*** INPUT DATA ***

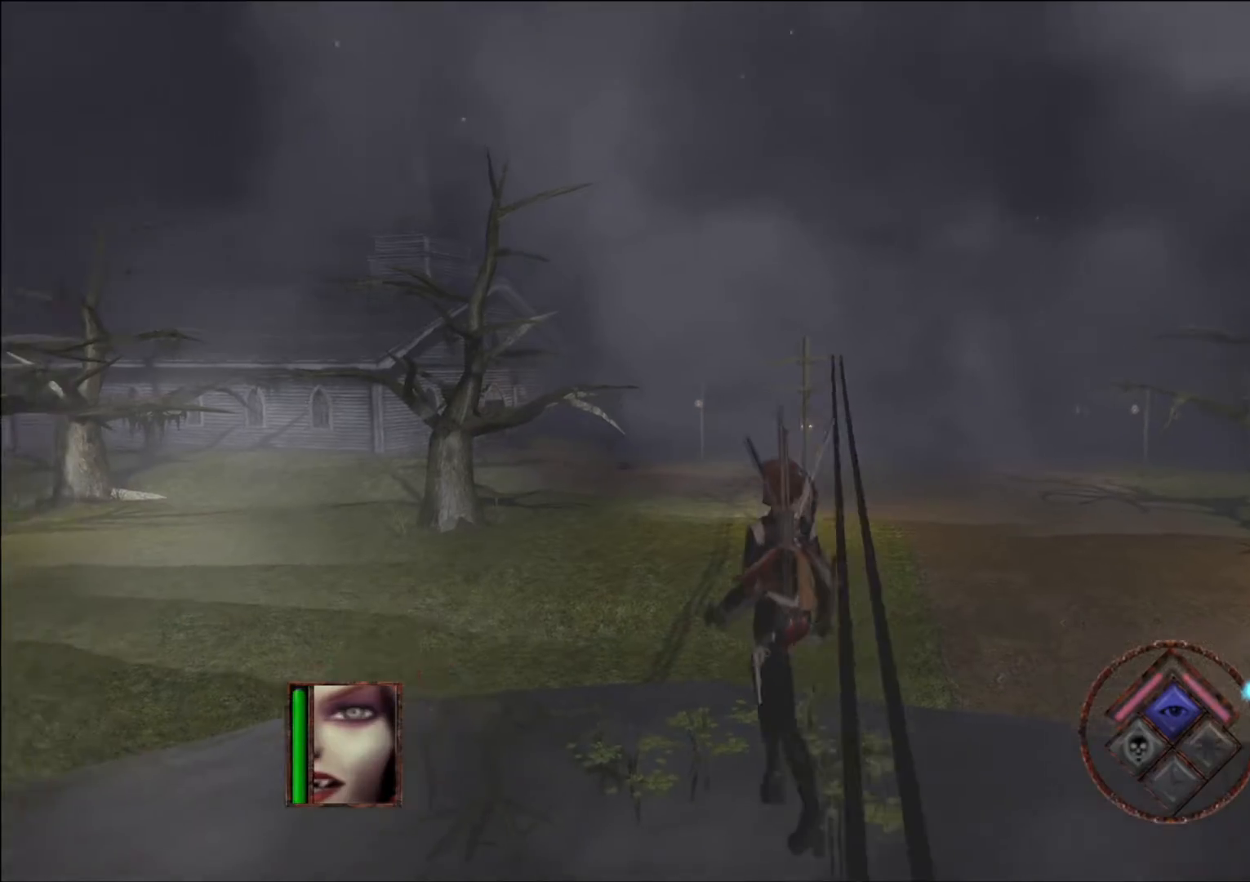
{"buttons": [], "left_stick": "left", "right_stick": "left", "events": [[16, "right_stick", "left"]]}
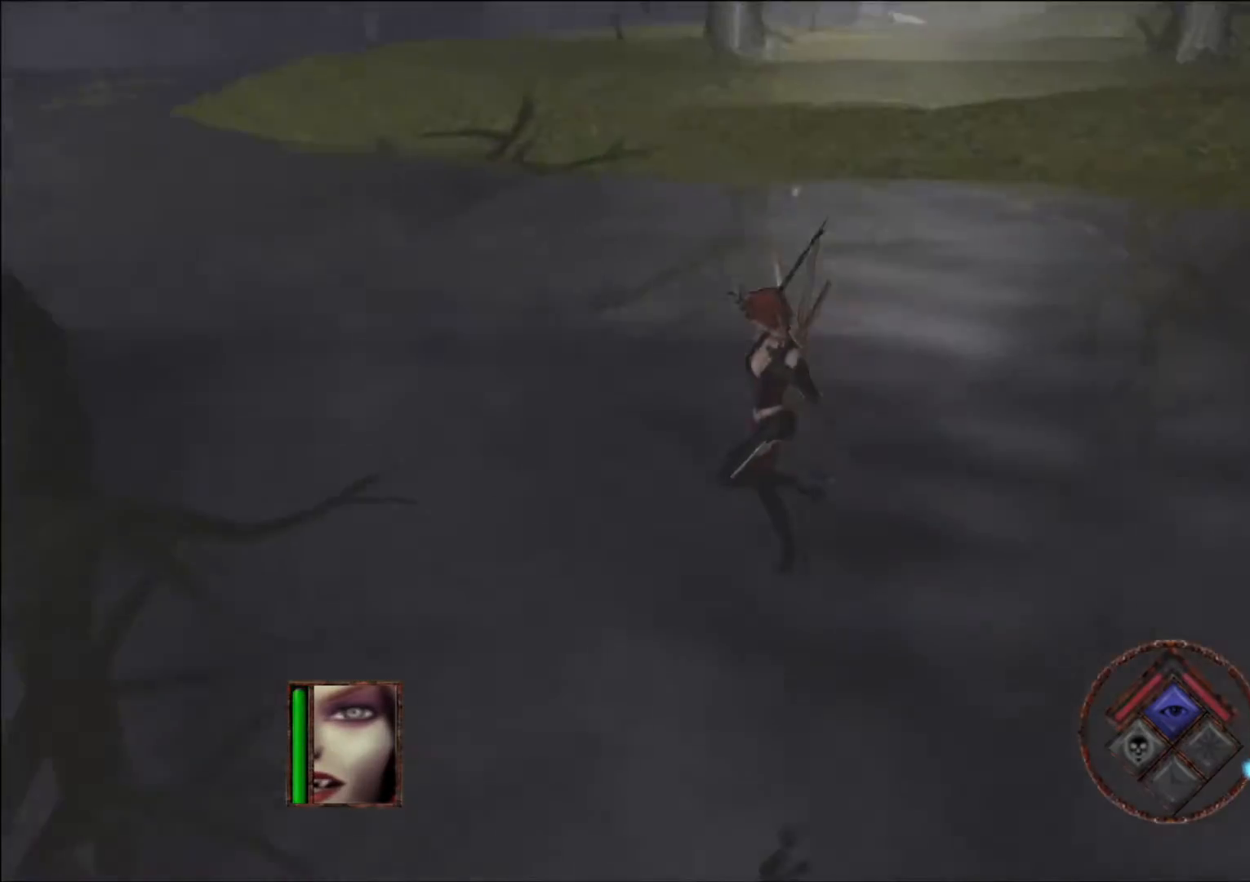
{"buttons": [], "left_stick": "up", "right_stick": "left", "events": [[68, "left_stick", "up-left"], [219, "left_stick", "up"]]}
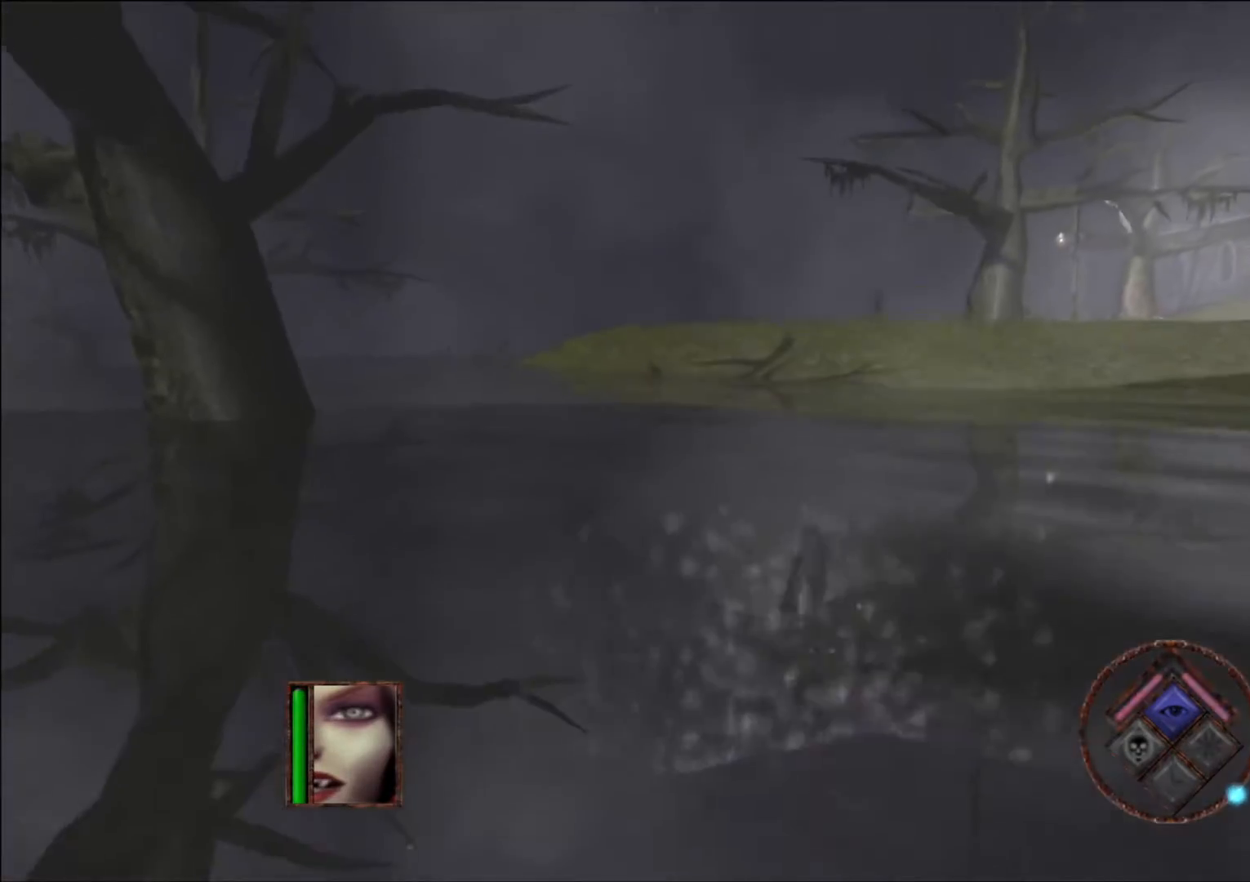
{"buttons": [], "left_stick": "up-right", "right_stick": "right", "events": [[319, "left_stick", "up-right"], [353, "right_stick", "center"], [454, "right_stick", "right"]]}
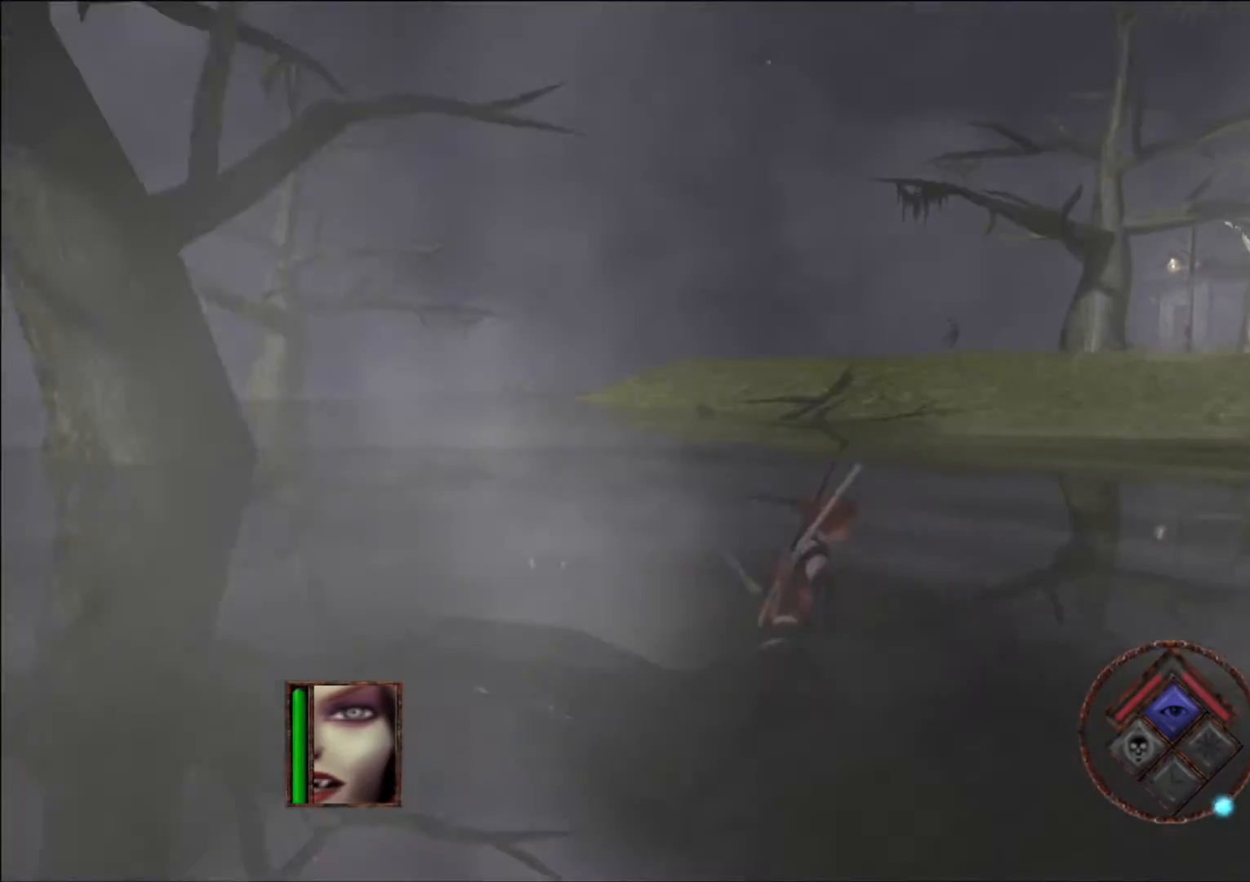
{"buttons": [], "left_stick": "up-right", "right_stick": "right", "events": []}
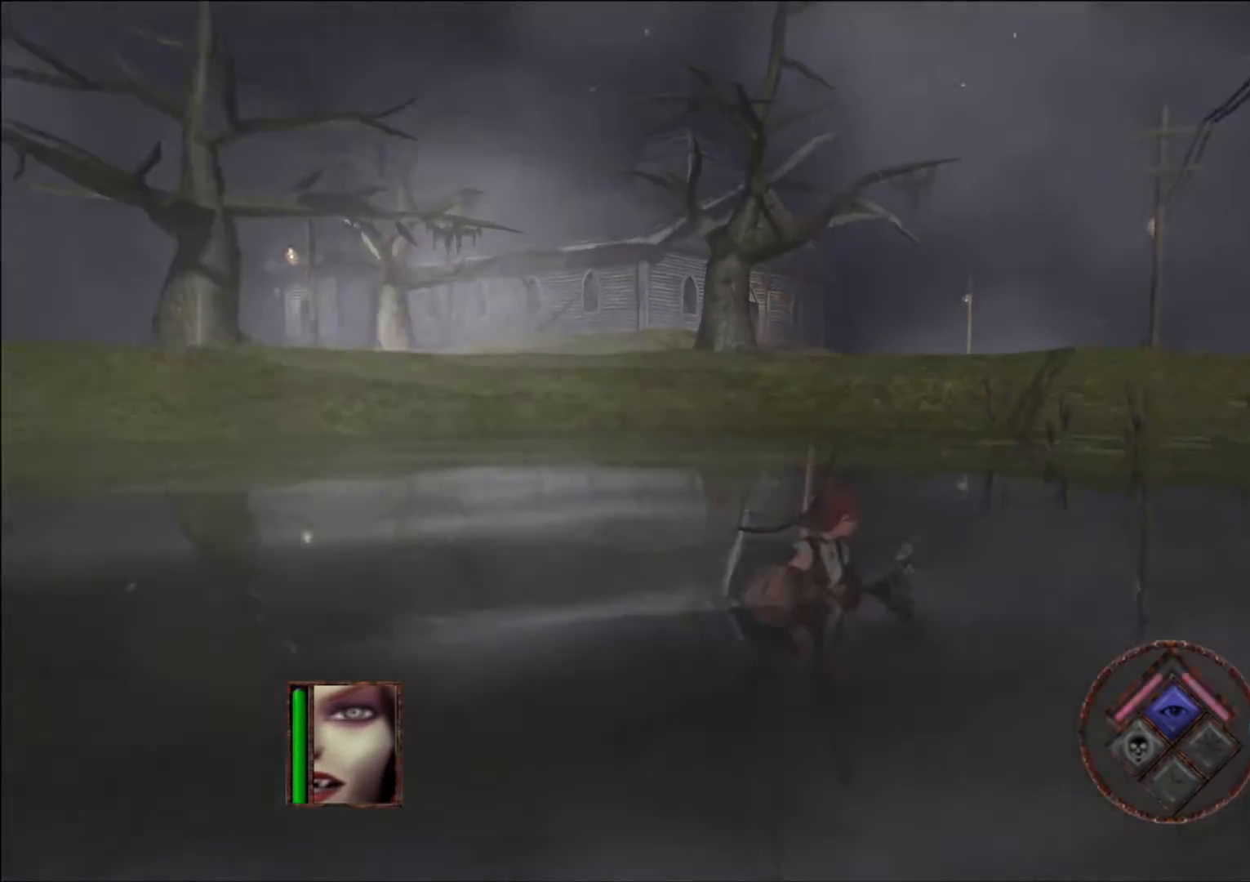
{"buttons": [], "left_stick": "up-right", "right_stick": "right", "events": []}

*** End of INPUT DATA ***

== WHAT IS NEEDED ==
Leave the pictures out and return each entry exactly.

== ANSWER ==
{"buttons": [], "left_stick": "left", "right_stick": "left", "events": [[16, "right_stick", "left"]]}
{"buttons": [], "left_stick": "up", "right_stick": "left", "events": [[68, "left_stick", "up-left"], [219, "left_stick", "up"]]}
{"buttons": [], "left_stick": "up-right", "right_stick": "right", "events": [[319, "left_stick", "up-right"], [353, "right_stick", "center"], [454, "right_stick", "right"]]}
{"buttons": [], "left_stick": "up-right", "right_stick": "right", "events": []}
{"buttons": [], "left_stick": "up-right", "right_stick": "right", "events": []}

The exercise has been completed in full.